Des contrôles initiés sur les mêmes matériels du réacteur n°2 de la centrale nucléaire de Civaux ont fait apparaître des défauts similaires.
 
Aujourd’hui, le remplacement des pièces concernées a été décidé sur les deux réacteurs de Civaux, dans le cadre d’une instruction technique en lien avec l’ASN, ce qui conduit à prolonger les arrêts des deux réacteurs.

Les quatre réacteurs des centrales de Chooz (Ardennes) et de Civaux sont de même technologie et constituent le palier N4 du parc nucléaire français. En tant qu’industriel responsable et par mesure de précaution, EDF a donc pris la décision d’arrêter les deux réacteurs de la centrale de Chooz afin de procéder à titre préventif à ces mêmes contrôles sur le circuit RIS, ces contrôles ne pouvant être réalisés que lorsque les réacteurs sont à l’arrêt. Le réacteur n°2 de la centrale de Chooz sera mis à l’arrêt le jeudi 16 décembre et le réacteur n°1 de la centrale de Chooz sera mis à l’arrêt le samedi 18 décembre.

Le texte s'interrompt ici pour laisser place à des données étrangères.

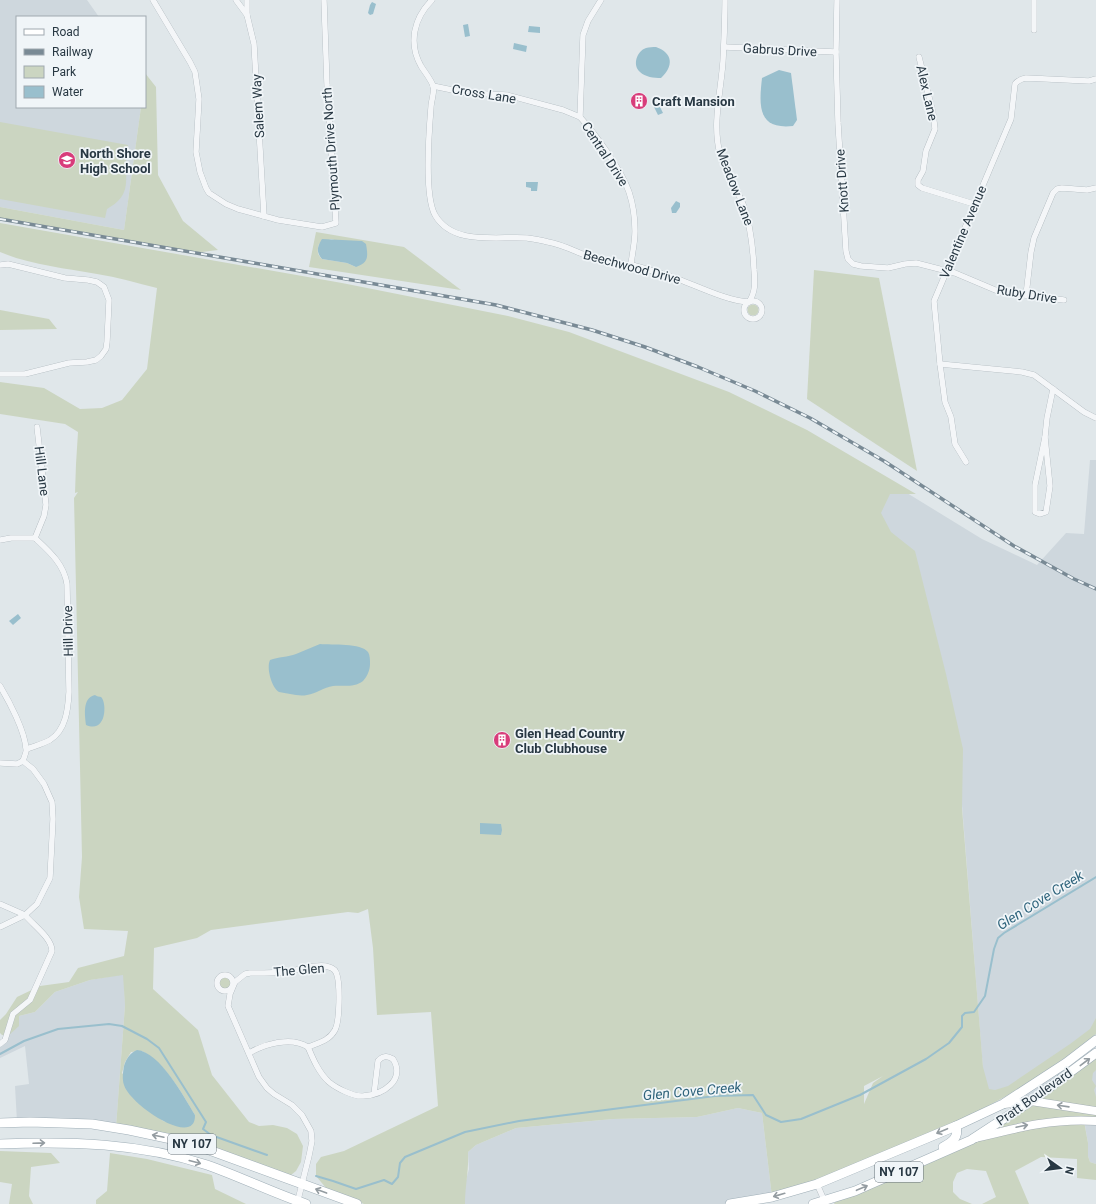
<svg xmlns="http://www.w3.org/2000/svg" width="1096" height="1204" viewBox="0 0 1096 1204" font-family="Roboto,sans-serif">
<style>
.built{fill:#ced7dd}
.green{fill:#cbd5c1;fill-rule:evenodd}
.water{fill:#99bfcd}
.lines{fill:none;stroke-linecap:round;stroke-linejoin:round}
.stream{stroke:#99bfcd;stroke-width:2}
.minor-casing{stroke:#a5afb5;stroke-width:6}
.secondary-casing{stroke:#a5afb5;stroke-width:9}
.primary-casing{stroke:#9faeb7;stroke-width:10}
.minor{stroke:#f4f6f8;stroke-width:5.5}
.secondary{stroke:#fff;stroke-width:8}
.primary{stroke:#fff;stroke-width:9}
.rail-casing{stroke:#798a95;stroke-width:3.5}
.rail{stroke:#f0f5f8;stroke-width:2;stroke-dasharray:6;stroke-linecap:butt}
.oneway{stroke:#949ca1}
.labels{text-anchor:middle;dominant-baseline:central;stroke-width:3.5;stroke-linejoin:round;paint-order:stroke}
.shield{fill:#f0f5f8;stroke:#647179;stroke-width:1}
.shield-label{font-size:12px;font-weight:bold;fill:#283843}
.street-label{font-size:13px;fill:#283843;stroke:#f0f5f8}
.poi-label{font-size:13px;font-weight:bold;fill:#283843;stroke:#f0f5f8;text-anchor:start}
.water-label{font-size:14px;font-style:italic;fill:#2e637b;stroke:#f0f5f8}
</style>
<rect width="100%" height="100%" fill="#e0e7ea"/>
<g class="built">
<path d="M0,0H87L99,17H17V107H141L124,230L0,207Z"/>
<path d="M1090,460H1096V1108L985,1094L959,767L855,530L876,474L982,539L1037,565L1066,533L1084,534Z"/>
<path d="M124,974L125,1005L116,1127L17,1122L15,1086L29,1084L25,1046L0,1058V1046L19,1016L35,1012L55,992L90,980Z"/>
<path d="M738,1108L762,1113L772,1197L743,1204H465V1184L469,1169L468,1152L476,1145L516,1128L613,1119L697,1117Z"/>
<path d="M1084,1120L1096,1121V1164L1090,1162L1088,1156V1143Z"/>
</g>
<g class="green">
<path d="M145,73L156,87L158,175L183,221L218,250L194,253L0,219V207L124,230L141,107H145Z"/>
<path d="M0,122L128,145C127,151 126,156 126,162C126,184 130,196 107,209L105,218L0,199Z"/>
<path d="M0,223L342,283L508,316L569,332L729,392L807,430L916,494H890L881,513L891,532L915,551L946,674L963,749L962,808L983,1067L989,1089L995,1090L1008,1086L1070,1044L1090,1029L1096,1018V1034L1066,1057L1017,1090L970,1116L925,1136L772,1197L762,1113L738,1108L697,1117L613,1119L516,1128L476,1145L468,1152C469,1170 465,1186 465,1204H364L326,1188L316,1176V1164L321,1157L344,1151L438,1106L431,1012L377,1015L373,948L368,909L358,913L348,912L211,930L197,938L154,948L153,989L198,1030L212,1075L249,1122L259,1126L273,1125L287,1128L297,1134L303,1146L301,1162L296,1171L291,1175L190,1143L116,1127L125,1005L123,975L90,980L55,992L35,1012L19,1016V1026L8,1036L2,1035L0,1033V1020L6,1014L17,997L40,986L69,982L78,968L124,956L128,931L84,929L79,897L82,857L74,498L78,492L75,493L76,464L78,432L65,424L0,414V382L44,388L80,409L102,408L122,400L147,369L157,288C137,283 117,277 97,274C64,268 31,265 0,252ZM142,1051C167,1065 181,1092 195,1115L187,1127L163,1121L122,1073L125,1062L131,1052ZM883,1076L873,1083L864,1104V1086Z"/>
<path d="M316,232L404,247L461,290L309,267ZM331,239L338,241L356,267L347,263L322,259C317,254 317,251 319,244Z"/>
<path d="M814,270L879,278L917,471L807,399Z"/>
<circle cx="753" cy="310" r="5.5"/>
<path d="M0,310L49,319L57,329L0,330Z"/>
<circle cx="225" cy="983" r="5.5"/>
<path d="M1096,1054V1070L1093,1073L1092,1080L1096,1086L1094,1090L1096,1097V1121H1084L1088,1143V1156L1090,1162L1096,1164V1180L1077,1178V1159L1041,1157L1015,1171L1029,1204H982L996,1197L986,1171L967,1169L957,1173L953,1182V1192L960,1199L972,1204H834L836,1200L971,1141Z"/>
<path d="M0,1151L51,1153L60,1163L31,1167L29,1196L33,1204H9L12,1184L0,1182Z"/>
<path d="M110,1153L147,1159L212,1175L215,1189L246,1204H96V1200L107,1191Z"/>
</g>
<g class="water">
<path d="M372,2L376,4L373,14L370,15L368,13L370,5Z"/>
<path d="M468,24L470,36L465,37L463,25Z"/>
<path d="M529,26L540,27V33L528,32Z"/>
<path d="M514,43L527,46L526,52L513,49Z"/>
<path d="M656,47C673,53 674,66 661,78C654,78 645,77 640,72C632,65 637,51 646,48C649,47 653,47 656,47Z"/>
<path d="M779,70L791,73L797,120L793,126C757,130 759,105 762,78Z"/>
<path d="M658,103L663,113L658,115L653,105Z"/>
<path d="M526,182H538L537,191H531V188L526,187Z"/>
<path d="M676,201L680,203V207L676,213H672L671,208Z"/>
<path d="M322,239L362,241L366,244C368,256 369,263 356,267L347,263L322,259C316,252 317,247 322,239Z"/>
<path d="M18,614L21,618L13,625L9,621Z"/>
<path d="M320,644C332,645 361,643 368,652C370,655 370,660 370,664C370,670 367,677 363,681C354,688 343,685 333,686C324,687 316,694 307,695C298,697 288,693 279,692C272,688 266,668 270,660C278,657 288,657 296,654C304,651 312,647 320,644Z"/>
<path d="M95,695C96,696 100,697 101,697C107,702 107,734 86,725C85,715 82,698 95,695Z"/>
<path d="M480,823L501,824L502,830L501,835L480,834Z"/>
<path d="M137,1050C160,1052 184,1097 195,1115C196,1149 130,1105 124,1085C122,1079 123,1072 124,1066C126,1059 130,1053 137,1050Z"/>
</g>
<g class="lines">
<g class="stream">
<path d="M0,1054L24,1041L58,1029L109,1024L122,1026L147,1039L159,1048L206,1122L203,1129L211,1135L267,1155"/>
<path d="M316,1176L333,1181L356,1189L384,1180L392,1184L398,1177L400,1163L405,1157L465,1132L519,1121L715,1096L753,1095L766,1115L781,1122L801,1119L860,1095L926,1059L949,1043L962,1027V1016L965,1013L974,1012L985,996L994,949L998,938L1004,933L1096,877"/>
</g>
<g class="minor-casing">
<g id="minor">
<path d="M153,0L190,62L195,72L199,99L196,152L200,172L206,188L209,193L226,204L238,209L278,220L322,227L336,223L327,85L324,0"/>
<path d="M236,0L247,15L254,44L264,216"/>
<path d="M247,0V15"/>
<path d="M432,0C414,18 408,43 421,66C424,71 432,81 433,86C435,92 431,101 431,107C429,131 424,195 435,215C453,246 497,236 527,238C534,239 541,240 548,242C566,245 581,255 599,260C610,263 621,263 632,265C647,269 663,274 678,279C697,286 730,302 749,302C756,291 755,281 754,270C753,247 751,226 743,204C736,187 725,172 720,154C712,124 721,91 723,61C724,40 725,20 725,0"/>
<path d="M601,0L588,21L583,35L580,117C596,135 621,169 629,192C633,204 635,218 635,231C635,243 632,254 631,265"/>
<path d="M837,0L836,52L838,123L846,251L848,259L853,264L861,266L888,268L905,264L916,263L955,273L1000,292L1064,300"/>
<path d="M1034,30V0"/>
<path d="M724,47L836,52"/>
<path d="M919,57L933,113L935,129L926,151L923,171L918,180V185L922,188L974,204"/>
<path d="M433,86L467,93L507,95L563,110L580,117"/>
<path d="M0,265L8,264L65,278L88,280L97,282L104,287L109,300L107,342L106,349L101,356L96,360L87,362L69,363L25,374H0"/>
<path d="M1026,295L1031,252L1034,238L1053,193L1057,189L1062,188L1087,190L1096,188"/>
<circle cx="753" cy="310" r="9"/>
<path d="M940,364L1022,372L1034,375L1084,412L1096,418"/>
<path d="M1045,437L1050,486L1046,512L1040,514L1035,512V485Z"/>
<path d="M1045,437L1047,418L1053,389"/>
<path d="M966,462L955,444L951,417L945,402L940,364L934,301L1011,119L1015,84C1018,80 1021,79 1026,78L1089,81L1096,79"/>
<path d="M35,538L44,516L46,505L37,427"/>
<path d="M0,540L11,538H35C49,551 64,564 67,584L69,692C68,709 66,730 50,740C43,744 34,746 27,749"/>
<path d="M0,686C9,701 25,731 26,749C27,752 24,757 23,761"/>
<path d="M0,763L17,764L23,761"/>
<path d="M0,904L25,915"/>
<path d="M0,927L25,915"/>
<circle cx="225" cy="983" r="8"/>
<path d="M0,1044L5,1040L13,1014L30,1000L52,951C52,938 33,925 25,915L37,904L50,878L53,819L52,802L44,784L33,769L23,761"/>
<path d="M308,1047C313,1059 319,1073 329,1082C336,1088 354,1097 363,1096C383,1095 406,1080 393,1059C387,1056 383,1055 378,1061L374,1094"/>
<path d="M249,1053C265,1044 291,1036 308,1047"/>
<path d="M817,1184L825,1202"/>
<path d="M297,1204L309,1156L312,1141L311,1131L302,1115L292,1105L274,1094L267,1088L259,1077L228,1006L230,994L235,982L245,974L250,973C262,973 275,973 287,972C298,970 319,963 329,967C333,968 336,971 337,975C340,985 340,1020 335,1030C329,1041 318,1043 308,1047"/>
</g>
</g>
<g class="secondary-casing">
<g id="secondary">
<path d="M1004,1104L1031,1101L1096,1111"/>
<path d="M976,1138C1016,1128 1054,1118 1096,1121"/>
</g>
</g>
<g class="primary-casing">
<g id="primary">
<path d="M0,1123L30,1122L92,1124L129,1130L190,1143L357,1204"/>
<path d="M0,1144C70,1141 140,1143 207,1165C241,1177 273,1193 306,1204"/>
<path d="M943,1147C953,1142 959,1137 956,1126"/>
<path d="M730,1204L772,1197L817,1184L956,1126L1003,1104L1066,1063L1096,1040"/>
<path d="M813,1204L855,1191L971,1140L1031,1101L1096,1053"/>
</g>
</g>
<use href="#minor" class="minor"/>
<use href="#secondary" class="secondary"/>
<use href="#primary" class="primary"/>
<g class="rail-casing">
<path id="rail" d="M0,219L496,305L592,330L645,347L698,367L755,391L810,418L884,461L1014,546L1074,579L1096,589"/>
</g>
<use href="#rail" class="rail"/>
</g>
<defs><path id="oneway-shaft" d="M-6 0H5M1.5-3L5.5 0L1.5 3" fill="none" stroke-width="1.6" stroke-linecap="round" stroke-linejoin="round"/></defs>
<g class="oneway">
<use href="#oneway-shaft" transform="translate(1085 1062) rotate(-37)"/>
<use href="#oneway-shaft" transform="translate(1063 1106) rotate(-172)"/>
<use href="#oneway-shaft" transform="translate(1022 1126) rotate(-12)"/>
<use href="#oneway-shaft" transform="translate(942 1131) rotate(157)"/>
<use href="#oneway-shaft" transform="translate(158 1136) rotate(-168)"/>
<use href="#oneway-shaft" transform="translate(39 1143) rotate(-2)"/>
<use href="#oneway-shaft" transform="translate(195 1162) rotate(15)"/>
<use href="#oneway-shaft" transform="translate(862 1188) rotate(-23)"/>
<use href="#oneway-shaft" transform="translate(321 1191) rotate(-160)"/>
<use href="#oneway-shaft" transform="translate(779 1195) rotate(164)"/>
</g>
<defs>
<g id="building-disc" transform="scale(0.9)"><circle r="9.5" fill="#d83c7a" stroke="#f0f5f8"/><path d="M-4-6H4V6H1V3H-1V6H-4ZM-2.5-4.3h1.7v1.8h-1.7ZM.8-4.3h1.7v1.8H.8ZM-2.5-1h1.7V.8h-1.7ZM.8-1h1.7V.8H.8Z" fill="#fff"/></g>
<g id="school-disc" transform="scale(0.9)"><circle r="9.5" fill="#d83c7a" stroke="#f0f5f8"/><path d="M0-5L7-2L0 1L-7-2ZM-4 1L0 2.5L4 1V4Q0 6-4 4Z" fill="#fff"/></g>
</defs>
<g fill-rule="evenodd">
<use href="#building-disc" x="639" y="101"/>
<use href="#school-disc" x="67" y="160"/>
<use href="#building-disc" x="502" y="740"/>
</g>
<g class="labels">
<g class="shield">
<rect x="168" y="1134" width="48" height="20" rx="3"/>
<rect x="875" y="1162" width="48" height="20" rx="3"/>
</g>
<g class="shield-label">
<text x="192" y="1144">NY 107</text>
<text x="899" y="1172">NY 107</text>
</g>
<g class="street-label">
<text transform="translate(780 50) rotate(3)">Gabrus Drive</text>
<text transform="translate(927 93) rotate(77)">Alex Lane</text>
<text transform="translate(484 94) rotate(9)">Cross Lane</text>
<text transform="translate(258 106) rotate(-93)">Salem Way</text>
<text transform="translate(331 149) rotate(-94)">Plymouth Drive North</text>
<text transform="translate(605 154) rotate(57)">Central Drive</text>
<text transform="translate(842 181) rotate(-94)">Knott Drive</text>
<text transform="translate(735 187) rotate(69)">Meadow Lane</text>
<text transform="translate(963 232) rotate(-67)">Valentine Avenue</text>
<text transform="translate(632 267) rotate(15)">Beechwood Drive</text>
<text transform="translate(1027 294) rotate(9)">Ruby Drive</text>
<text transform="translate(42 471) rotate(83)">Hill Lane</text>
<text transform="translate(68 631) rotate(-91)">Hill Drive</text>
<text transform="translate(299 970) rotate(-5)">The Glen</text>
<text transform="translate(1034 1097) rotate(-35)">Pratt Boulevard</text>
</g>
<g class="poi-label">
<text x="652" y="101">Craft Mansion</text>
<text x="80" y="153">North Shore<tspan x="80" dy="15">High School</tspan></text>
<text x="515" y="733">Glen Head Country<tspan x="515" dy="15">Club Clubhouse</tspan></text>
</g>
<g class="water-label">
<text transform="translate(1040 900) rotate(-32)">Glen Cove Creek</text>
<text transform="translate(692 1091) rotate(-5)">Glen Cove Creek</text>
</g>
</g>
<rect x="16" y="16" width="130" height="92" fill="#f0f5f8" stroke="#a0a9b0"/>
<rect x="24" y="29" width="20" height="6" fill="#ffffff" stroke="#a0a9b0"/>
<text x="52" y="36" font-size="12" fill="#283843">Road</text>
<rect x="24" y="49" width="20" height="6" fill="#798a95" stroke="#a0a9b0"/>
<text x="52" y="56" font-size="12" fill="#283843">Railway</text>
<rect x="24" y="66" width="20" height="12" fill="#cbd5c1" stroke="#a0a9b0"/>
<text x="52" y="76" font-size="12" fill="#283843">Park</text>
<rect x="24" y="86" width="20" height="12" fill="#99bfcd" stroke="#a0a9b0"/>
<text x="52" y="96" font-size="12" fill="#283843">Water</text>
<g transform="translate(1060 1168) rotate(104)" stroke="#f0f5f8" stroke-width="3" paint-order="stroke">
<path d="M0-3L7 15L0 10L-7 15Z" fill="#283843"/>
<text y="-6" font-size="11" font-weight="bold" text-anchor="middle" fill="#283843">N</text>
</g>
</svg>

Ces contrôles, ainsi que le déploiement de la solution technique sont réalisés en lien étroit avec l’Autorité de sûreté nucléaire (ASN).

La prolongation de l’arrêt des réacteurs de Civaux et la mise à l’arrêt des réacteurs de Chooz entraînent une perte d’environ 1 TWh sur la fin de l’année 2021 et amènent EDF à revoir son estimation d’EBITDA, aux prix de marché actuels, dans une fourchette comprise entre 17,5 et 18 milliards d’euros, contre un objectif d’EBITDA supérieur à 17,7 milliards précédemment. EDF confirme l’objectif EFN/EBITDA inférieur à 2,8x.

 
[1> Le circuit d’injection de sécurité (RIS) est un circuit de sauvegarde qui permet d’assurer le refroidissement du réacteur en cas d’accident. Il permet d’injecter de l’eau borée dans le cœur du réacteur afin de stopper la réaction nucléaire et de maintenir le volume d’eau dans le circuit primaire en cas d’accident de perte de réfrigérant primaire.